::: Source text :::
Regulatory obstacles are clearly very high for a Wells Fargo-Goldman Sachs deal.
First, Wells Fargo already owns more than 10% of all bank deposits in the United States. That legally prevents the bank from acquiring another deposit-taking institution, unless the rules were changed or the banks sold enough deposits to satisfy regulators.
Second, Wells Fargo is still stuck in the penalty box with regulators.
In 2018, the Fed imposed an asset cap on Wells Fargo that prevents the bank from growing above $2 trillion in assets. Last month, the Fed eased these growth restrictions, but only to allow Wells Fargo to aggressively lend to small businesses. Acquiring Goldman Sachs would add another $1.1 trillion to Wells Fargo’s balance sheet.
Bank stocks are getting crushed as economy tanks
Still, the fact this is even being talked about underscores how bad sentiment is toward big banks right now, and these lenders in particular.
Wells Fargo’s stock has plummeted 56% this year, including a 19% loss this month alone. Wells Fargo closed at $22.53 on Tuesday, its weakest finish since June 2009, long before the 2016 fake-accounts scandal.
Goldman Sachs has lost a quarter of its value so far this year and trades at just 80% of its book value. The Wall Street bank’s once-vaunted capital markets business has struggled for years, and its Marcus retail division is hurting from the weak interest rate environment.
The KBW Bank Index, which includes Wells Fargo and other big banks such as Citigroup and Bank of America, has lost more than 40% of its value this year as the economic picture continues to darken dramatically.
::: Recorded data :::
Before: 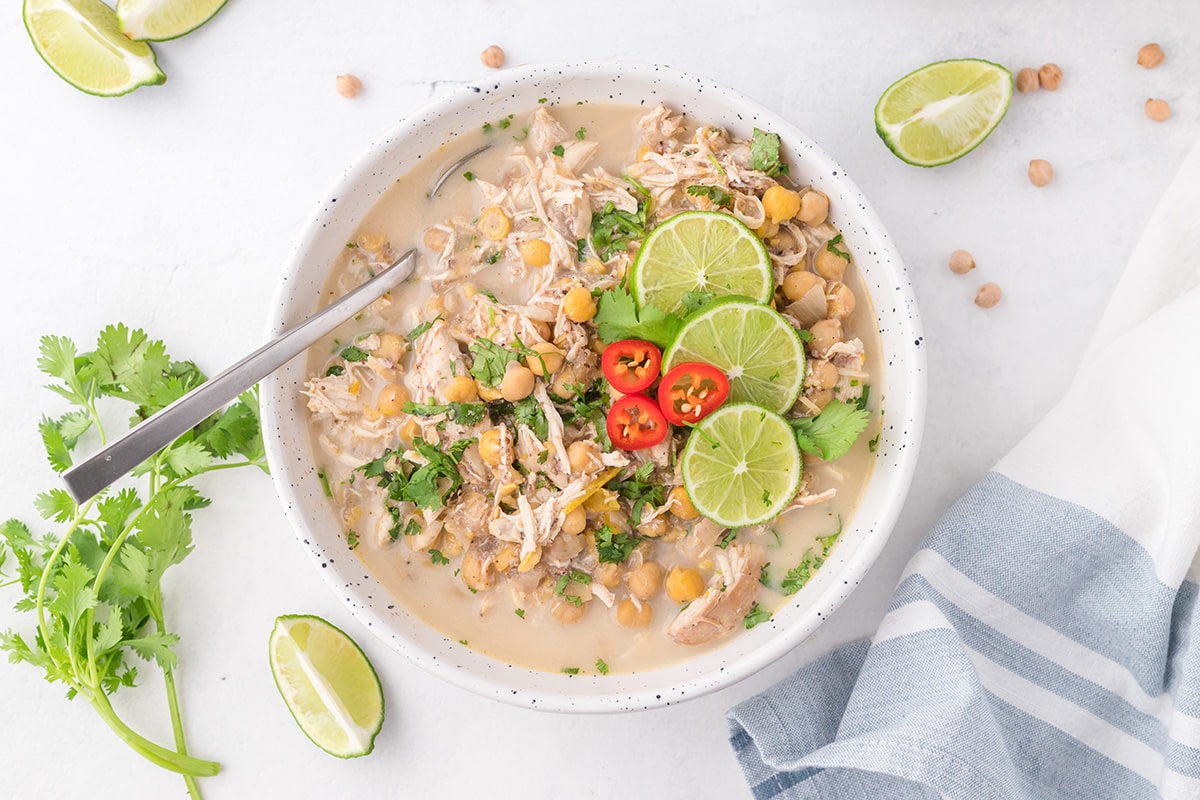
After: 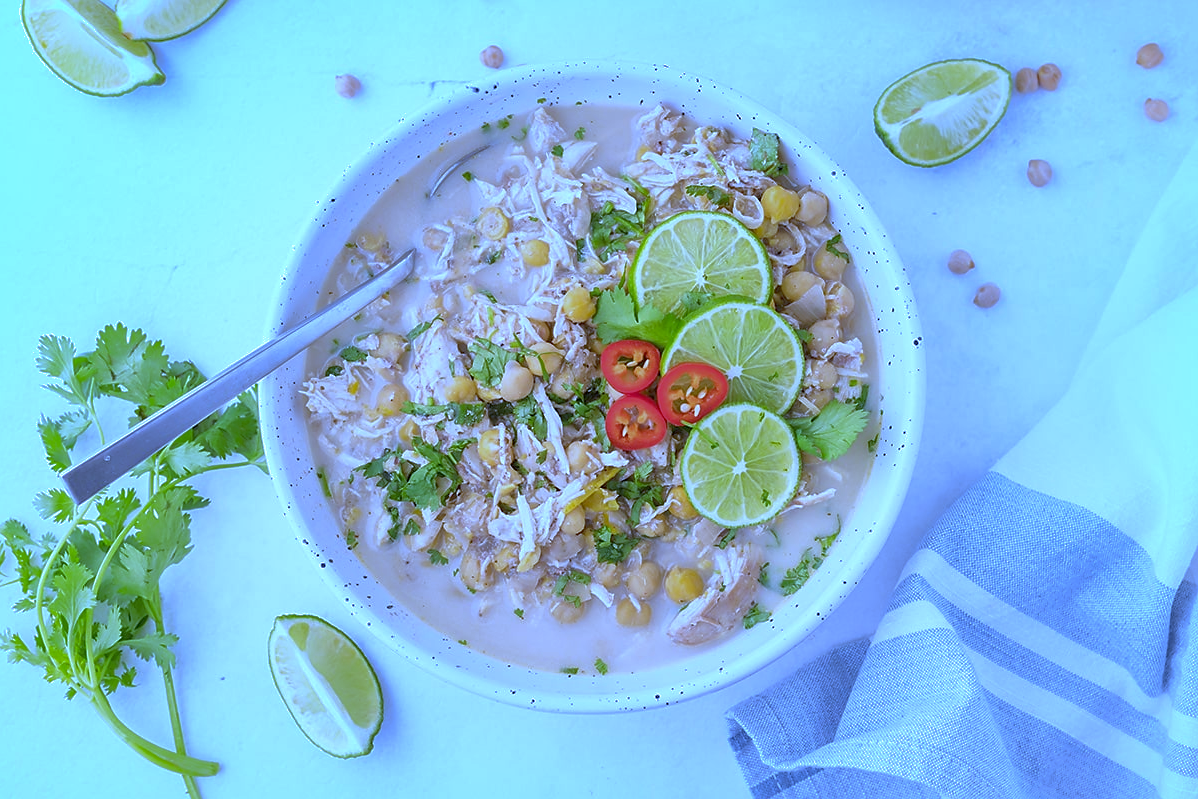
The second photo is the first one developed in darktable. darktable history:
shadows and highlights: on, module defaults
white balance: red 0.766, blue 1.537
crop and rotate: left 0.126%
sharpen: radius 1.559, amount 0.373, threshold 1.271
:::
# [Check your understanding]
1. List every percentage figure given in the passage on a Wells Fargo-Goldman Sachs deal.
2. From the passage on a Wells Fargo-Goldman Sachs deal, reproduce the stretch from "Wells Fargo’s stock" through "2016 fake-accounts scandal.", substituting "fallen" for "plummeted".
3. Condense the paragraph of the passage on a Wells Fargo-Goldman Sachs deal that begins "Goldman Sachs has lost a quarter", keeping its main facts.

# [Results]
1. 10%, 56%, 19%, 80%, 40%

2.
Wells Fargo’s stock has fallen 56% this year, including a 19% loss this month alone. Wells Fargo closed at $22.53 on Tuesday, its weakest finish since June 2009, long before the 2016 fake-accounts scandal.

3. Goldman Sachs is down a quarter this year and trades at only 80% of book value. Its capital markets business has struggled for years, and its Marcus retail division is hurt by weak interest rates.